_INSTRUCTIONS FOR THE TASK_. Retype all of the listing exactly, passing over any picture you find.

_DATA RECORDS_.
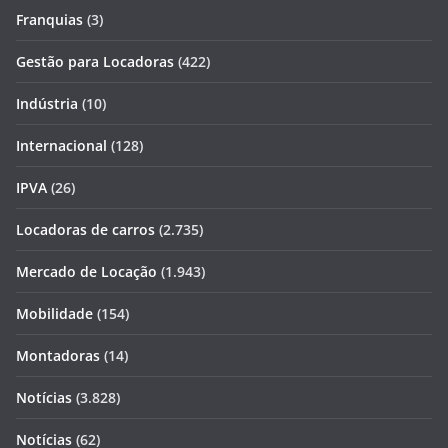
Franquias
(3)
Gestão para Locadoras
(422)
Indústria
(10)
Internacional
(128)
IPVA
(26)
Locadoras de carros
(2.735)
Mercado de Locação
(1.943)
Mobilidade
(154)
Montadoras
(14)
Notícias
(3.828)
Notícias
(62)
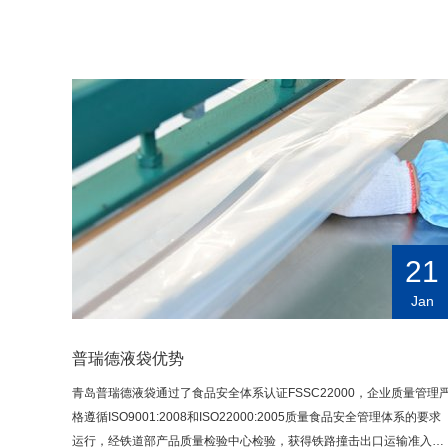
21
Jan
普瑞德液袋优势
青岛普瑞德液袋通过了食品安全体系认证FSSC22000，企业质量管理
格遵循ISO9001:2008和ISO22000:2005质量食品安全管理体系的要求
运行，经铁道部产品质量检验中心检验，获得铁路撞击出口运输准入资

_SOLUTION TO THIS PROBLEM_.
Franquias
(3)
Gestão para Locadoras
(422)
Indústria
(10)
Internacional
(128)
IPVA
(26)
Locadoras de carros
(2.735)
Mercado de Locação
(1.943)
Mobilidade
(154)
Montadoras
(14)
Notícias
(3.828)
Notícias
(62)
21
Jan
普瑞德液袋优势
青岛普瑞德液袋通过了食品安全体系认证FSSC22000，企业质量管理
格遵循ISO9001:2008和ISO22000:2005质量食品安全管理体系的要求
运行，经铁道部产品质量检验中心检验，获得铁路撞击出口运输准入资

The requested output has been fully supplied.